SOURCE PASSAGE Start Marker

That is perhaps too cynical a reading of Ferguson's analysis, but one is at times reduced to such cynicism. Again and again in "Empire," Ferguson champions the Britons at home, the people far removed from geopolitical decisions, who invariably, after an imperial outrage, pressed their government to do the right thing, or set out themselves on missions to remake the world. This is certainly something Ferguson wants to get across: Racism, plunder, massacres, all those inevitable woes of imperialism, were redeemed, in Britain, by a fundamentally enlightened populace.

Which brings us back to Ferguson's nagging question: Were the Brits good for the world, or bad?

Ferguson is an adherent of what he calls "counterfactual" historical inquiry, the practice of asking theoretical what-if questions about past events, such as "What if there had been no American Revolution?" and "What if John F. Kennedy had lived?" (He edited a book called "Virtual History" that is filled with such explorations.) Ferguson's only real defense of the empire hangs on a counterfactual line of thought: If there had been no British Empire, other regimes would have come to rule the world, and those empires weren't steered by the virtuous British people.

The evil empires he focuses on are the Germans and Japanese in World War II. (The crimes of the Germans are well known; to judge Japanese imperialists, read up on the Rape of Nanking.) In 1939, Hitler floated the idea of a nonaggression pact with Britain in which he would leave the empire intact if it allowed him to have his way in Europe. "But if England will not have it any other way, then she must be beaten to her knees," Hitler is reported to have said. The plan was appealing to some in the British War Cabinet, but Winston Churchill, "to his eternal credit, saw through Hitler's blandishments," Ferguson writes. Despite terrible odds, Churchill decided to fight Hitler, in order that the world be saved from Nazism. And, Ferguson asks, "Did not that sacrifice alone expunge all the Empire's sins?"

SOURCE PASSAGE End Marker
PROVIDED INFORMATION Start Marker

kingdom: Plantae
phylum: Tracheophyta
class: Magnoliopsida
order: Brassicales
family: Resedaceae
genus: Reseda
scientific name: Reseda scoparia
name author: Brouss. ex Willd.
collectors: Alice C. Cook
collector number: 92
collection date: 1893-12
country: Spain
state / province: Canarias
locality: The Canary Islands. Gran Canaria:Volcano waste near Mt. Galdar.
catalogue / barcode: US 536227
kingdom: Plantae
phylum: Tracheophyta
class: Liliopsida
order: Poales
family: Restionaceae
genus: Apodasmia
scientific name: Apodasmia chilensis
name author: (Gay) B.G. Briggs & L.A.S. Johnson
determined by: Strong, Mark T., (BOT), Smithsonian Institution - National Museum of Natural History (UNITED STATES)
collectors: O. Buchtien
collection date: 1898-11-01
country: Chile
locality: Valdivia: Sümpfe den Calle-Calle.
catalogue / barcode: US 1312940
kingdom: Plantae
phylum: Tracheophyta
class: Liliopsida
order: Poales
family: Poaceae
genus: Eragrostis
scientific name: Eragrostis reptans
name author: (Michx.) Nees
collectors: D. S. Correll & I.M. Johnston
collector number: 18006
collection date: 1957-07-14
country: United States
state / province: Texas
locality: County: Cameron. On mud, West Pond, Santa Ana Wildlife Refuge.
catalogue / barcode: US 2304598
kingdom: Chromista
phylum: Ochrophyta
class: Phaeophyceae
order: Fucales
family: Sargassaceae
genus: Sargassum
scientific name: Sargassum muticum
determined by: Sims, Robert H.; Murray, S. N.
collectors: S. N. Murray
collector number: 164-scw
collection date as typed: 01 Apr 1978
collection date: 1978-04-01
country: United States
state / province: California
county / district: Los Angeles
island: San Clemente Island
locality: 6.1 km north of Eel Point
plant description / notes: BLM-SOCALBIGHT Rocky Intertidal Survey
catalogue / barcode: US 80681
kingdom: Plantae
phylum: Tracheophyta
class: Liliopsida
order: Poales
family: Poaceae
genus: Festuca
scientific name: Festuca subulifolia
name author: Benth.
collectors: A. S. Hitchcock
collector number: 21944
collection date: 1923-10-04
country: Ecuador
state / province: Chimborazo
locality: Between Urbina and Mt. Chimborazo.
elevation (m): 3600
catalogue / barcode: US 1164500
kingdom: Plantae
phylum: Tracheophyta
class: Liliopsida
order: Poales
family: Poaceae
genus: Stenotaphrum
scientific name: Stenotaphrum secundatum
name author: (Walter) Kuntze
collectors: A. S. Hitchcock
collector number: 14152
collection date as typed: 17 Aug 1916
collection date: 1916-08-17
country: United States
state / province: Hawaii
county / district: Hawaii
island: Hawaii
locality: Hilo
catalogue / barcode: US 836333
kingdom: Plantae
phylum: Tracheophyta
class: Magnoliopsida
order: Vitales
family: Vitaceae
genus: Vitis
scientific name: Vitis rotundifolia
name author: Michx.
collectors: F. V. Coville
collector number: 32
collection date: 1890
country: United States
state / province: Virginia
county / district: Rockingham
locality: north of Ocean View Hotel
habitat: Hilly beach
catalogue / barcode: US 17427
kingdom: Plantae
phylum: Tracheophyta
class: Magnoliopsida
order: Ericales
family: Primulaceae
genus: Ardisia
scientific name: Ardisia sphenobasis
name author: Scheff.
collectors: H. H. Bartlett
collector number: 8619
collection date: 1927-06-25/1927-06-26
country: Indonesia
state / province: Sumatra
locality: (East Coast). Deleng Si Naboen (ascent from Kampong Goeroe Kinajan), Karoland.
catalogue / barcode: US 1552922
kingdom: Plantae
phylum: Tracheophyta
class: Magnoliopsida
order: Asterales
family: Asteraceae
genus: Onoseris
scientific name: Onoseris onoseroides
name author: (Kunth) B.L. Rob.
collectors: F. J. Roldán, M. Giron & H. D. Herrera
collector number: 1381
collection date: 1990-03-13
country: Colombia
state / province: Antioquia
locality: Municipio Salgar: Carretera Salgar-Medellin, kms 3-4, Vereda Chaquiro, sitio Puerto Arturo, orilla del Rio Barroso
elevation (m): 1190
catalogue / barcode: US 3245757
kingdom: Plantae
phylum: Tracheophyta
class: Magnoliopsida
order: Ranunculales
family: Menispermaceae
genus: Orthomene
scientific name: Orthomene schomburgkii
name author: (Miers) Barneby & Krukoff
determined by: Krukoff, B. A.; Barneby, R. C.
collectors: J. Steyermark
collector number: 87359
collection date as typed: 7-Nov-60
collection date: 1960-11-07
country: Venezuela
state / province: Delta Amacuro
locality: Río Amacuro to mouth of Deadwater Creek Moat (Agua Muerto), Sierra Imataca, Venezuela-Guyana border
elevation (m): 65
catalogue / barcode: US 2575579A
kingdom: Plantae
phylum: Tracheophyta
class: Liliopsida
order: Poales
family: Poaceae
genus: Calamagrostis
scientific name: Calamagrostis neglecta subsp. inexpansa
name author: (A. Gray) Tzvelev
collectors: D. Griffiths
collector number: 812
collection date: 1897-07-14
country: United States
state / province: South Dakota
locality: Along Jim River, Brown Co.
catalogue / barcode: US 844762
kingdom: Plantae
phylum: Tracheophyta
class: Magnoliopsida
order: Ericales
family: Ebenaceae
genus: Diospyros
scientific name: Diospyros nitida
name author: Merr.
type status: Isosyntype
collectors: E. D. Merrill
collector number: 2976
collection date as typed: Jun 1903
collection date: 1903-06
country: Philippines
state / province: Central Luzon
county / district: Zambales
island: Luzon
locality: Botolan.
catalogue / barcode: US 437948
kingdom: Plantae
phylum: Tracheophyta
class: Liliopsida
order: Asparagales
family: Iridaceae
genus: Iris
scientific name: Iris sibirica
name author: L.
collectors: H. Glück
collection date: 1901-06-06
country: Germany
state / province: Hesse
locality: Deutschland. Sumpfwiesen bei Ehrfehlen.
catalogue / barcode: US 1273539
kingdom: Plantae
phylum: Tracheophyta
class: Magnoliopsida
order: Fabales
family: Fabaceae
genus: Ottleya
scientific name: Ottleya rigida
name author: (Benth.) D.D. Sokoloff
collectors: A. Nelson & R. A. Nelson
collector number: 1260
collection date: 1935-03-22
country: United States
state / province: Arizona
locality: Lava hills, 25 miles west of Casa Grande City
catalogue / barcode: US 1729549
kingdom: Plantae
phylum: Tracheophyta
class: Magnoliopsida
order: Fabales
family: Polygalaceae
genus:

PROVIDED INFORMATION End Marker

◆ WORK REQUEST
In the passage about Ferguson's "Empire," what is the title of the book Ferguson edited that is full of what-if explorations?

◆ RESULT FOR THIS TASK
"Virtual History"